Without blockchain, these workflows involve multiple companies all sending contracts, invoices, and data sheets back and forth. This is manual trust-building which adds cost and risk. Using smart contracts streamlines many of these processes and provides more transparency.
Thanks! Yes we believe it is revolutionary as well. However, blockchain + construction is not the first use case you think of here and we know lots of companies have tried to slap blockchain on any use case.
It makes sense here though because The building process involves 50 dis-trusting stakeholders who suffer from low margins and work on projects that fail 70% of the time.
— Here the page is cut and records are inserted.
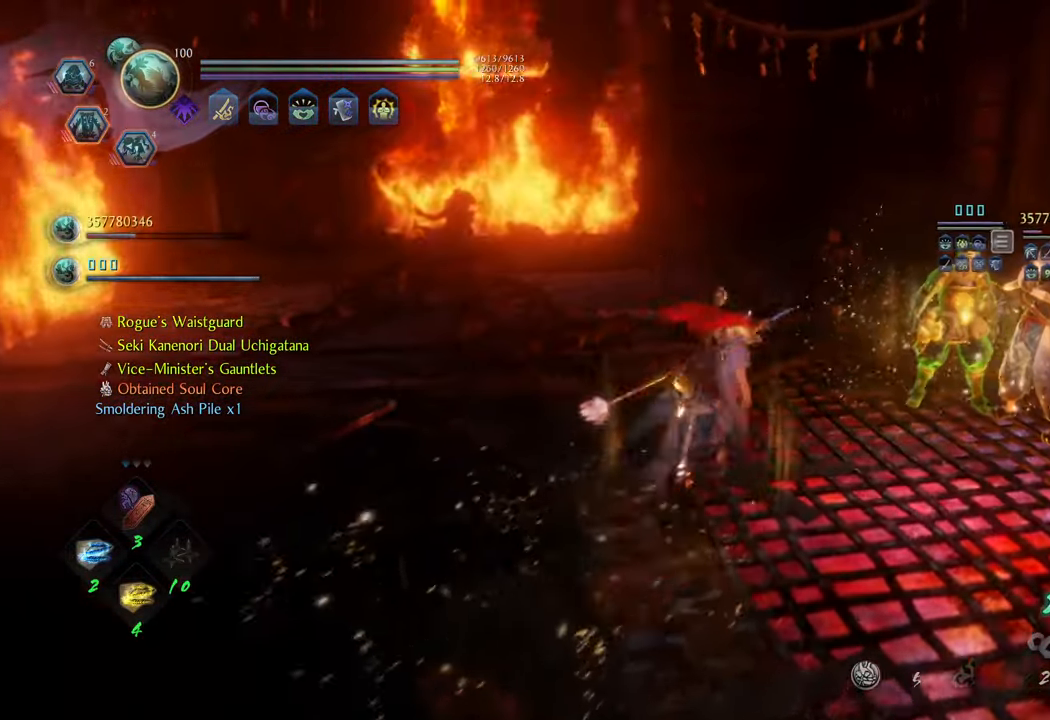
{"buttons": ["B"], "left_stick": "center", "right_stick": "center", "events": [[217, "A", "up"], [300, "left_stick", "center"], [317, "B", "down"]]}
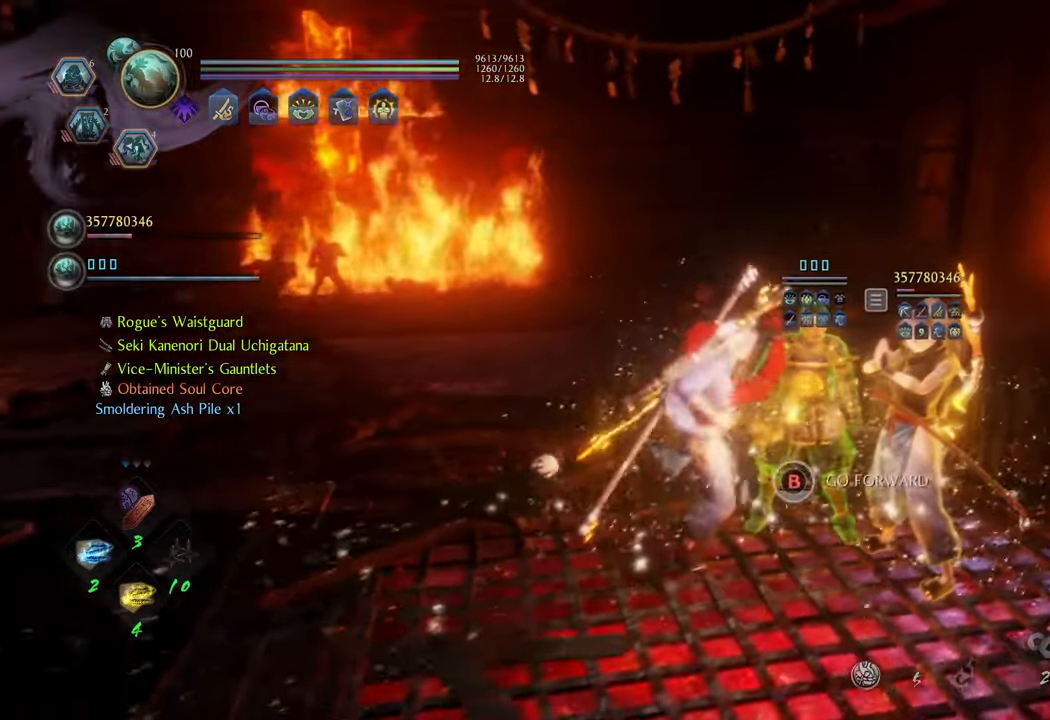
{"buttons": ["B"], "left_stick": "center", "right_stick": "center", "events": []}
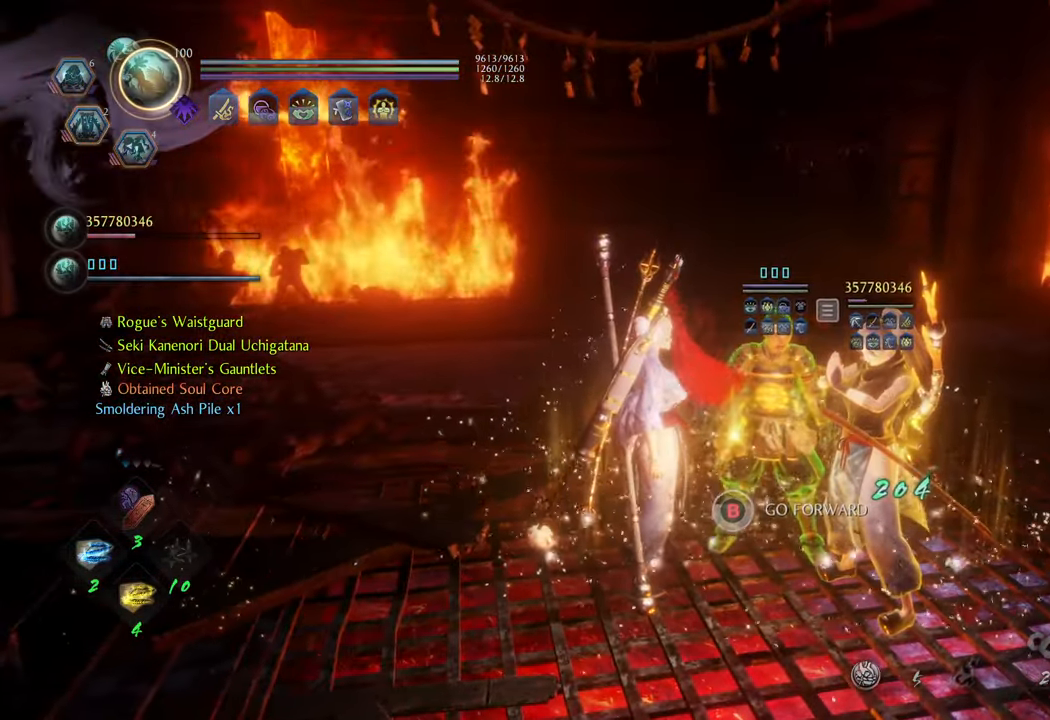
{"buttons": ["B"], "left_stick": "center", "right_stick": "center", "events": []}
They also create upwards of 750,000 documents which is complex and costly to manage.
Companies on these projects send a lot of important information, and data to each other; blockchain creates a trusted digital environment that these companies can collaborate in.
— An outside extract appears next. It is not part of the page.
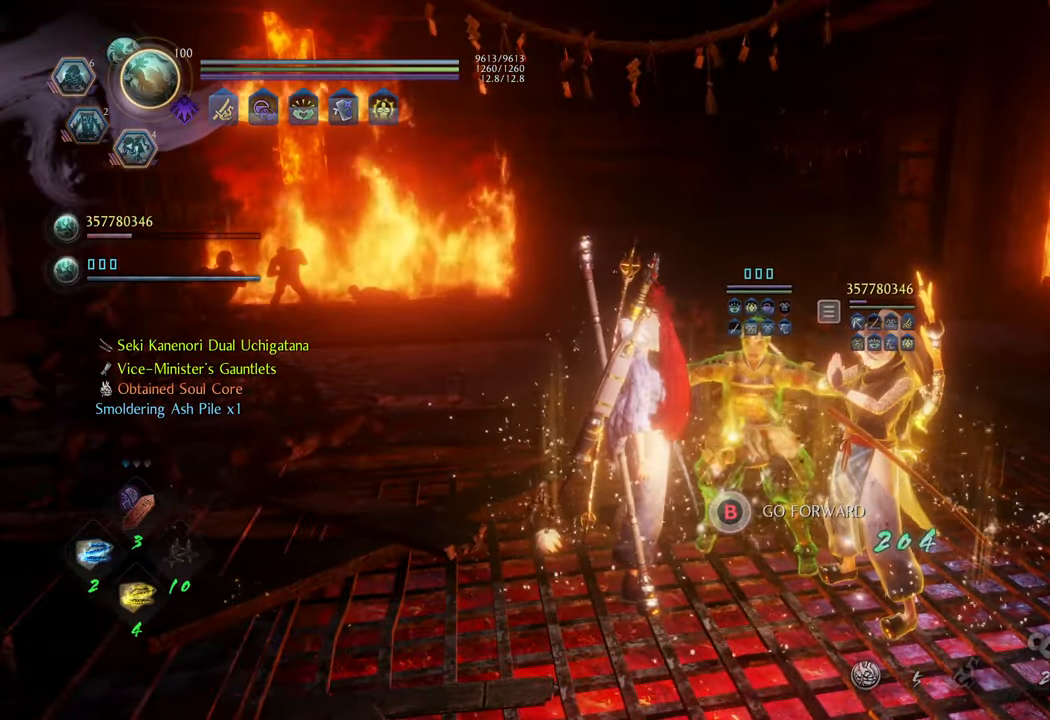
{"buttons": [], "left_stick": "center", "right_stick": "center", "events": [[383, "B", "up"]]}
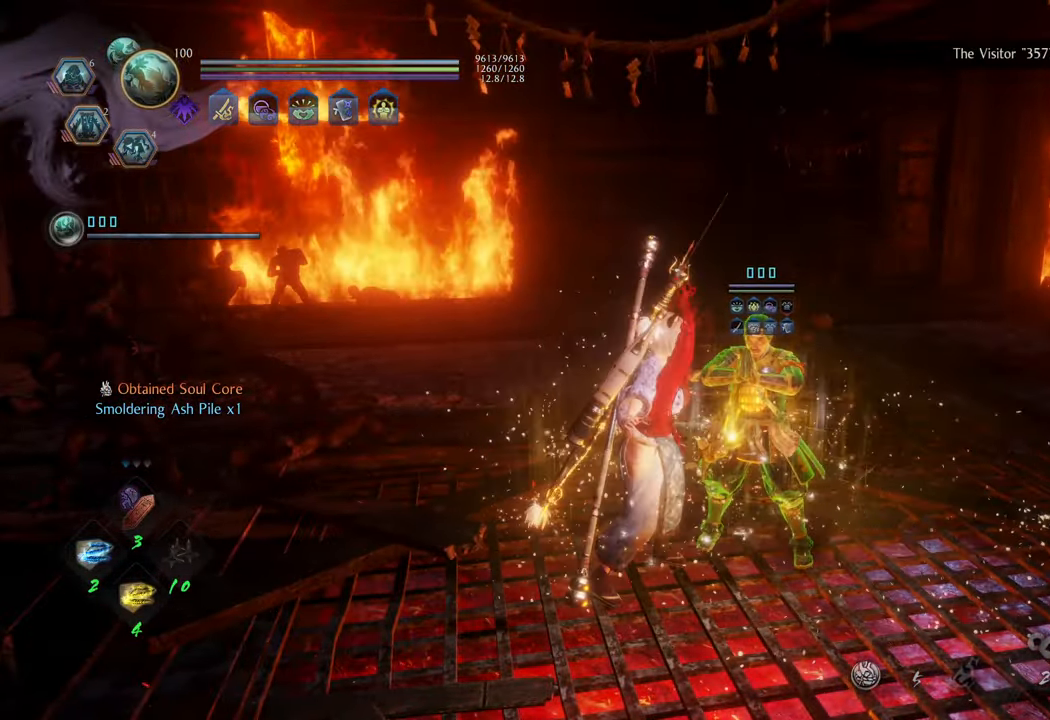
{"buttons": [], "left_stick": "center", "right_stick": "center", "events": [[100, "right_stick", "left"], [150, "right_stick", "up-left"], [433, "right_stick", "center"]]}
We built on Hyperledger Fabric. I'll explain that piece in the question below......Users in our network can seamlessly become validators and also verify transactions or interact with the blockchain using a block explorer we've built out.
I grew up in construction with my dad and saw first hand the issues companies face everyday. The building process involves 50-100 stakeholders (ie. suppliers, contractors, architects) who suffer from low margins and work on projects that fail 70% of the time. Large builds create upwards of 750,000 documents. It is very complex and costly to manage them.
For every physical construction process that occurs, an “intangible asset” like a workflow or piece of data is created as well. Current software solutions offer some efficiency but fall short because they’re centralized databases or data silos with no transparency. From a risk management perspective, each construction stakeholder needs to review, verify, or otherwise build trust manually to make sure they’re protected (i.e. let me double check that document so I know you didn’t screw me over). The trust established with blockchain allows us to codify many of those processes and touch points, making them automated and giving more line of sight to construction teams. This is possible because unlike a centralized database, the blockchain is not owned/monopolized by any party and it is auditable so transactions can be verified by all the stakeholders. This meets their risk management requirements to do business.
We have multiple tools solving customer pain, including a construction management platform for managing any project workflow; a procurement product to find, order, and track building material; and a payment product to streamline the collection of payment documentation and disbursements. Without blockchain, these workflows involve suppliers, subcontractors, general contractors all sending contracts, invoices, and data sheets back and forth. This is manual trust-building which adds time, costs, and risk. Using smart contracts allows us to codify these processes, automating 90% of them for all of the parties and providing more transparency.
Our team has managed over $5B in construction projects. I’m also the former CEO of a nationwide construction company and our engineering team has worked on projects alongside Coinbase, IBM, Iota, and Linux.
We would love to hear from you and hear feedback. We’re especially excited to be challenged and to brainstorm around our use of blockchain in this market - we know HN has a wide spectrum of views on that, on both sides of the ledger!